*Excerpt provided:*
··········

Robert Gene Rembert, Jr. (born March 15, 1970) is an American serial killer who committed a series of at least 5 murders in Cleveland, Ohio from 1997 to 2015. He was arrested thanks to DNA profiling, fully admitting his guilt at trial, for which he was sentenced to  life imprisonment with a chance for parole in 30 years.

Authorities from Pennsylvania suspect Rembert of killing many more women while he was traveling there for his job as a truck driver. He is also suspected of killing more women in Cleveland and other local Ohio cities and towns.

Early life 
Robert Gene Rembert Jr. was born on March 15, 1970 in Cleveland, Ohio to father Robert Gene Rembert Sr. and an unknown mother. Little else is known about Rembert's childhood.

1997 murder 
On December 23, 1997, Rembert, a then 27-year-old who worked as a Cleveland bus driver, got into an argument with 24-year-old Dadren Lewis at a parking lot, which resulted in Lewis being shot. At trial, his lawyers managed to convince the judge that it was unintentional, and in 1998, Robert was found guilty of manslaughter and served 6 years in jail. Rembert was released in 2004 and after, he returned to Cleveland and found a job as a truck driver, frequently abusing alcohol and living on modest means. At the time of his arrest, he was having financial difficulties and problems with housing, due to which, shortly before his arrest, he had to live with relatives and friends.

··········

*Work task:* Continue the article on Robert Gene Rembert Jr. from the point where it ends, in the same encyclopedic style.

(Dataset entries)
··········

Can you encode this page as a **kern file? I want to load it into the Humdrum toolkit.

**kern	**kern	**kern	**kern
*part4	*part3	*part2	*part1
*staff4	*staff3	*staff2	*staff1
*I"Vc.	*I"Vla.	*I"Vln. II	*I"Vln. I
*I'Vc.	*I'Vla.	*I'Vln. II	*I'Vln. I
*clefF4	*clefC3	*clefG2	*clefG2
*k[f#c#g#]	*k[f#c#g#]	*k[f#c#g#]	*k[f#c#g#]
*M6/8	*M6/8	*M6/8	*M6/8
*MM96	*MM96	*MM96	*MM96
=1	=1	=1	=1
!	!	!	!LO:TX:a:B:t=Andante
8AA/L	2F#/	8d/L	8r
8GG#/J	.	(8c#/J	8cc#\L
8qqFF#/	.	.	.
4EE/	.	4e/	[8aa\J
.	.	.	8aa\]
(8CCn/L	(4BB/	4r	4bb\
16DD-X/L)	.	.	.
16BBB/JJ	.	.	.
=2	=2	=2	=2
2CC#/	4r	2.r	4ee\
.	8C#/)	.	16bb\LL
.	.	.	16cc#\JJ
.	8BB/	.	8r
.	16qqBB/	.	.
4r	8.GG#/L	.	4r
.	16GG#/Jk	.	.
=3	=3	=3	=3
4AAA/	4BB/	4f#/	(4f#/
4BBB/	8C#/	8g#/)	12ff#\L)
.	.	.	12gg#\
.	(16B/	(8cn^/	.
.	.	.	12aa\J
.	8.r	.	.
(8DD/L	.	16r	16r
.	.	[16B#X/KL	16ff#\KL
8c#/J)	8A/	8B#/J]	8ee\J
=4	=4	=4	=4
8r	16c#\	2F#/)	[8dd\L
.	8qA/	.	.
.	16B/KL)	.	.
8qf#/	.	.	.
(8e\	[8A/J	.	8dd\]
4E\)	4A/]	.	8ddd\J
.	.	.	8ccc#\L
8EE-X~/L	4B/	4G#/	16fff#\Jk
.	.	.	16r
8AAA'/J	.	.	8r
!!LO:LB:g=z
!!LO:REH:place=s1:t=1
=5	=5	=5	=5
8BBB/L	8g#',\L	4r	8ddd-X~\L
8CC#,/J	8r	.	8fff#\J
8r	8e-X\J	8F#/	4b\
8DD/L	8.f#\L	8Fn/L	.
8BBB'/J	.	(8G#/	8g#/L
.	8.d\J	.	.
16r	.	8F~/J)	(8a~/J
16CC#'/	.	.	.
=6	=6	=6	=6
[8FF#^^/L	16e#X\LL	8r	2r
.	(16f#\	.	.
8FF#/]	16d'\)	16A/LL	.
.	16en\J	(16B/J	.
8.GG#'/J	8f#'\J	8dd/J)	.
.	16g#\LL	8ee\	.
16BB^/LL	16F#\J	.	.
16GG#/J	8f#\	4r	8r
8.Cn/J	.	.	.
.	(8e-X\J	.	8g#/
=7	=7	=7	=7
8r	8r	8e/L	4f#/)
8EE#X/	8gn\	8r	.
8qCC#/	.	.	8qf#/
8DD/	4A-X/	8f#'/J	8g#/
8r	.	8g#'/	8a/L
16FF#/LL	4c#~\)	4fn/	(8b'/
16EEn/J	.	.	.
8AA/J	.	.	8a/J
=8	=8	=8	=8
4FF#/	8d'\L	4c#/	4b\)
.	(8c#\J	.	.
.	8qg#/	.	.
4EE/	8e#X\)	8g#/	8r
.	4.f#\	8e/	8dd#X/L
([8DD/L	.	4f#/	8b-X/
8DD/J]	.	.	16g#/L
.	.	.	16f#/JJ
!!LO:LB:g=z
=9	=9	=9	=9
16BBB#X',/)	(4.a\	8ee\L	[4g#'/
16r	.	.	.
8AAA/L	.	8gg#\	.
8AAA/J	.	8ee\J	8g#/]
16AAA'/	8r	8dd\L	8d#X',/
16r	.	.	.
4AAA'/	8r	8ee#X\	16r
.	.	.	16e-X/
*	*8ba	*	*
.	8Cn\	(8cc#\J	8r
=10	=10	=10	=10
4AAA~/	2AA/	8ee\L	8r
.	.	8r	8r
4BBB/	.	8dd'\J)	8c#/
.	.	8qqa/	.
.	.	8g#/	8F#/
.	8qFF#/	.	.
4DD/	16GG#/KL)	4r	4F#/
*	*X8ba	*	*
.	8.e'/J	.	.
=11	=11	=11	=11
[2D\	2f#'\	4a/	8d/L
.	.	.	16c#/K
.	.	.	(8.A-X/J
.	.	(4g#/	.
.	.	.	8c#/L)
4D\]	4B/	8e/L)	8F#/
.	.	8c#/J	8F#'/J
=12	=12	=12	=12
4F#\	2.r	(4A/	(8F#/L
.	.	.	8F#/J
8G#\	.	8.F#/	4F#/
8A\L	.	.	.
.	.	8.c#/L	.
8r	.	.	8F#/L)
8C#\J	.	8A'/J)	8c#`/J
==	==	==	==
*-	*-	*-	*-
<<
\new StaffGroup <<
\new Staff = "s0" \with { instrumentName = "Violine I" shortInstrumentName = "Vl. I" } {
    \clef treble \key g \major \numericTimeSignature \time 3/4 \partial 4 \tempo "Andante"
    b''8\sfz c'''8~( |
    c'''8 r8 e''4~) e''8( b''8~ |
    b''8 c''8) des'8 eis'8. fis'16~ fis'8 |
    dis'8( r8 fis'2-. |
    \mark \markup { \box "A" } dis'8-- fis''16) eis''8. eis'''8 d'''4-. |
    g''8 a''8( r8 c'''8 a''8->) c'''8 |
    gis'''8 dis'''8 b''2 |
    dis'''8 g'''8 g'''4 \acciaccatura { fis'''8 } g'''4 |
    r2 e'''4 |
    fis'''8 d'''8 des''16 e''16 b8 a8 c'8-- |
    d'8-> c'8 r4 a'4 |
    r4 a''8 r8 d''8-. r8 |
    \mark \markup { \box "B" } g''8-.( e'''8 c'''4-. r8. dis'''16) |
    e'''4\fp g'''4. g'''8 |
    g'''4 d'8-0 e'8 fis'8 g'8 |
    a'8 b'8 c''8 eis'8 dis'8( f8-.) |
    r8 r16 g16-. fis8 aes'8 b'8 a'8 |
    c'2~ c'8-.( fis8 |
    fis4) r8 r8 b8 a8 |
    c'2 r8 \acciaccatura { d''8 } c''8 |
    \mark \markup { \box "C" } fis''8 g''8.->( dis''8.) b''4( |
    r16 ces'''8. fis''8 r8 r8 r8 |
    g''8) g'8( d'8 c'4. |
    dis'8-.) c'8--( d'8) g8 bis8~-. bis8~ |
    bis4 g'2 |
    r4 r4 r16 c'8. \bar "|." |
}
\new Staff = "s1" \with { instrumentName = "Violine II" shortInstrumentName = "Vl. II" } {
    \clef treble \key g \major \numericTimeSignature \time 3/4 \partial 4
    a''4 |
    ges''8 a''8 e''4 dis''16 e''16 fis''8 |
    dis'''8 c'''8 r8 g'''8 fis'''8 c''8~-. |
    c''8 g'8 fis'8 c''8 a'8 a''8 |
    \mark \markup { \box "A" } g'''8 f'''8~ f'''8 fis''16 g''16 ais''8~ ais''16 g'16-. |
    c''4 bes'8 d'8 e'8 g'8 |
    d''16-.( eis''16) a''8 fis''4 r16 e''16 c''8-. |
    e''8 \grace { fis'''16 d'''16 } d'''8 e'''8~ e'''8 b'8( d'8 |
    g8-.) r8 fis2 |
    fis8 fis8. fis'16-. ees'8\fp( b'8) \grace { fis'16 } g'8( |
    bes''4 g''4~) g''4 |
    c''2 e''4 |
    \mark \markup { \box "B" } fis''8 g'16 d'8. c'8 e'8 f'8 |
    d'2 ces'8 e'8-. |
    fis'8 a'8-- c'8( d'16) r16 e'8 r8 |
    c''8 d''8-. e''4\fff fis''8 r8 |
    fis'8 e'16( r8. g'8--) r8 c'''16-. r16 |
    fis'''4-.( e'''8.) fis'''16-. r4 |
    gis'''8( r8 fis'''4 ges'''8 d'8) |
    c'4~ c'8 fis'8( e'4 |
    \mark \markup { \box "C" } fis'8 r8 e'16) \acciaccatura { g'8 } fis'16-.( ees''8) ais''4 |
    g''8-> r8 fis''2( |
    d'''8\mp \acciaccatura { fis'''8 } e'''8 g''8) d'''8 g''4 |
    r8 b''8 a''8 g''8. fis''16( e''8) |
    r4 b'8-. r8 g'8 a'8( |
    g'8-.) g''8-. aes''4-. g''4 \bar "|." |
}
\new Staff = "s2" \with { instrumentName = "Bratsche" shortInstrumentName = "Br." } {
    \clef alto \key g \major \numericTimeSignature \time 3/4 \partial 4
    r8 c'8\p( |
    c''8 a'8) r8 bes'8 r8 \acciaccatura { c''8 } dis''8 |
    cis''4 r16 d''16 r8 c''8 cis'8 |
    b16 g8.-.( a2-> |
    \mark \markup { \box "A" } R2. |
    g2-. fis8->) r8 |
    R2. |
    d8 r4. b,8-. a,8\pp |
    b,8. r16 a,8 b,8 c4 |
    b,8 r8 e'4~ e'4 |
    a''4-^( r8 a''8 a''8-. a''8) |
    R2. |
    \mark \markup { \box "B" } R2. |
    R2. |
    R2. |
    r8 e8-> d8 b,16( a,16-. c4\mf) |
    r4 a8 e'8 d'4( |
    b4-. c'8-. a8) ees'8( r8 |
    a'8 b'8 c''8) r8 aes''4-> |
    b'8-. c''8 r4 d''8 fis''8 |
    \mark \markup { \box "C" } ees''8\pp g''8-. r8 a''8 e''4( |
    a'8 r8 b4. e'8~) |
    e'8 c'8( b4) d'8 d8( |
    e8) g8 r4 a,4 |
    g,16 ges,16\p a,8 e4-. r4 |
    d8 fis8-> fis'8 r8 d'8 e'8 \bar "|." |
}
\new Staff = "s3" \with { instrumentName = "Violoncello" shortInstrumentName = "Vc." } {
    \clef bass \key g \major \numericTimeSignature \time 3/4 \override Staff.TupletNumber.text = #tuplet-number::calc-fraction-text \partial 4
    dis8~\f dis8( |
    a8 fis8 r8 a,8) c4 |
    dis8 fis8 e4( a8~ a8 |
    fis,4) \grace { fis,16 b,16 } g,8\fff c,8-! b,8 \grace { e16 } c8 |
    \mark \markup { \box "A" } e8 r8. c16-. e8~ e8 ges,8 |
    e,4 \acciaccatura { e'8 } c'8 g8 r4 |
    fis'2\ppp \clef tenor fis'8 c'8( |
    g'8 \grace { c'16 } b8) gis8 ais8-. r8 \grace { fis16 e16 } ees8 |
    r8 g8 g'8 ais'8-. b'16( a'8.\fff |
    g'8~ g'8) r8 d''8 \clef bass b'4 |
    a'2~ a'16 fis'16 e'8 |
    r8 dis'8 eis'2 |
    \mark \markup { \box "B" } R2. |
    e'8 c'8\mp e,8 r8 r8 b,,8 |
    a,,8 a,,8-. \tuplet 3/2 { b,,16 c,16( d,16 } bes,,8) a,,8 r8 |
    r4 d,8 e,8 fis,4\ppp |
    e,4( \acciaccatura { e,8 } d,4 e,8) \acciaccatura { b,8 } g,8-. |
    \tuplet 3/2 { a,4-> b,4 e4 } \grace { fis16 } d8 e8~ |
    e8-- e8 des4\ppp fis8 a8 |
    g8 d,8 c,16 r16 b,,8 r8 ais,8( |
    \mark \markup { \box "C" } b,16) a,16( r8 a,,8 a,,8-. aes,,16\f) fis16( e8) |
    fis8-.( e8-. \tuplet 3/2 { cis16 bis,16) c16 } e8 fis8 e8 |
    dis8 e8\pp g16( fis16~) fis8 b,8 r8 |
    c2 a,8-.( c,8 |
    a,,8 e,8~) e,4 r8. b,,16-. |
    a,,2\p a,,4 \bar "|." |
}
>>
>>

··········

*Answer area:*
2015 murders 
On September 21, 2015, Rembert was pulled over by police at a truck service stop in Medina County outside Cleveland. He was driving an SUV that belonged to 26-year-old Morgan Nietzel, whose body had been found shot to death the previous day in her Cleveland home, along with the body of 52-year-old Jerry Rembert, Robert's cousin who was providing lodging for Robert. After his arrest, Robert admitted that on the previous evening, he got into an argument with his cousin Jerry, during which he shot him and Nietzel, a mutual friend of the two. After he killed them, Rembert stole several items and Morgan's car.

Exposure 
During the subsequent investigation, a blood and saliva sample was taken from Robert for testing. Based on results from a complete DNA profiling test, Rembert was linked to the murder of 31-year-old Kimberly Hall, who was found beaten and raped on June 10 of that year, and an older murder dating back to May 1997, when 47-year-old Rita May Payne was killed in Cleveland. Both women were prostitutes.

Rembert accepted a plea bargain from the authorities, admitting to all the killings and providing details for each. He said that at the time of the Payne murder, he was working as a bus driver and killed the woman by luring her into a public service toilet at the Cleveland bus station. Despite the fact that bus drivers and station workers were investigated, Robert slipped by unnoticed. Due to his job as a truck driver, visiting many cities in Ohio and Pennsylvania, he was investigated in the murders of several other girls and women who were engaged in prostitution and were killed under similar circumstances. So far, no new charges have been brought against him.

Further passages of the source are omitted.